Book Review - Redefining Health Care by Michael E. Porter and Elizabeth Olmsted Teisberg

Category Book Reviews
I don't think it's news to anyone that health care in the United States is a broken process.  There are a multitude of players and entities, and each one doesn't necessarily have goals and motivations that serve the greater good.  Redefining Health Care: Creating Value-Based Competition on Results by Michael E. Porter and Elizabeth Olmsted Teisberg offer their take on how to overhaul the process and bring sanity back to healthcare.

Contents: Introduction; Scoping the Problem; Identifying the Root Causes; How Reform Went Wrong; Principles of Value-Based Competition; Strategic Implications for Health Care Providers; Strategic Implications for Health Plans; Implications for Suppliers, Consumers, and Employers; Health Care Policy and Value-Based Competition - Implications for Government; Conclusion; Appendix A - Making Results Public - The Cleveland Clinic; Appendix B - The Care Delivery Value Chain; Notes; Bibliography; Index; About the Authors

The basic premise here is that the health care delivery system needs to shift to a value-based competition model.  The effectiveness of providers over the entire cycle of care for an incident needs to be transparent, so that the best treatments and protocols can be determined.  This would also allow those who get the best results to get more business, and those who can't make the grade will eventually be weeded out.  The entire care cycle for an incident needs to be integrated, so that you're not getting treatment (and bills) from various providers over the life of your condition.  For instance, a knee replacement currently involves separate groups (and billings) from hospitals, doctors, auxillary care, and various other entities.  Since there's no real integration, it's far too easy to make mistakes or optimize a single process that suboptimizes the whole.  The lack of transparency also means there is little hope to know pricing and make decisions based on the value received for the dollars paid.  All the reforms over the years have led us to this point we're currently at, and the norm is making sure the care cycle is optimized for provider reimbursement, not for the best interests of the patient.

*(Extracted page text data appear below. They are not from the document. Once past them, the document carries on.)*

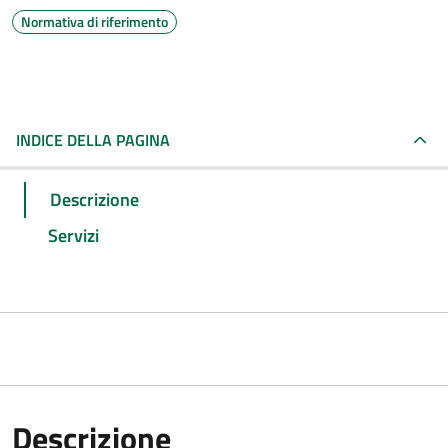
Normativa di riferimento
INDICE DELLA PAGINA
Descrizione
Servizi
Descrizione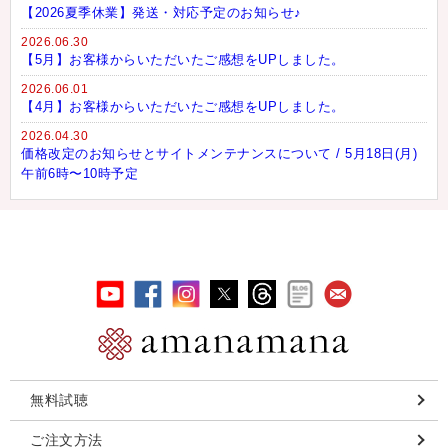
【2026夏季休業】発送・対応予定のお知らせ♪
2026.06.30
【5月】お客様からいただいたご感想をUPしました。
2026.06.01
【4月】お客様からいただいたご感想をUPしました。
2026.04.30
価格改定のお知らせとサイトメンテナンスについて / 5月18日(月)
午前6時〜10時予定
無料試聴
ご注文方法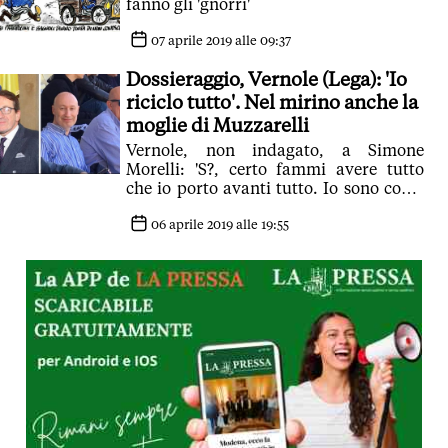
fanno gli 'gnorri'
07 aprile 2019 alle 09:37
Dossieraggio, Vernole (Lega): 'Io
riciclo tutto'. Nel mirino anche la
moglie di Muzzarelli
Vernole, non indagato, a Simone
Morelli: 'S?, certo fammi avere tutto
che io porto avanti tutto. Io sono come
quello là della banda della magliana,
quello che riciclava tutto quello che
06 aprile 2019 alle 19:55
rubavano, dammi tutto'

I really liked the fact that the authors didn't rush down the conventional paths to reform, like single-payer systems.  They make very good cases that, while solving a few problems, a single payor like the government would spawn a whole new set of complexities and inefficiencies.  The proposed solution to shift the focus to delivering value over the care cycle, making results information transparent and available, and setting "single cost" pricing for care makes sense, but I can see how many of the current players would object.  The mystique of the doctor knowing everything would be eliminated, and ineffectiveness could not be covered up.  Bits and pieces of their proposed plan are starting to emerge in the market (like publishing hospital results for a set of particular conditions), but it's still largely voluntary and not necessarily standard across the board.  To make this work well, you would need to plan on an implementation of a significant portion of the ideas at the same time, so that you don't end up spending time tweaking a partial implementation and straying from the overall destination.  

This book may not be the perfect answer to fixing the system, but it presents a compelling vision of how it could be changed to deliver on the demands made these days.  It's not exactly an easy read, as there is a lot of detail that becomes a bit numbing at times.  But if you're part of the overall health care system in America, you really do need to check out the ideas and determine if you can play a part in the solution.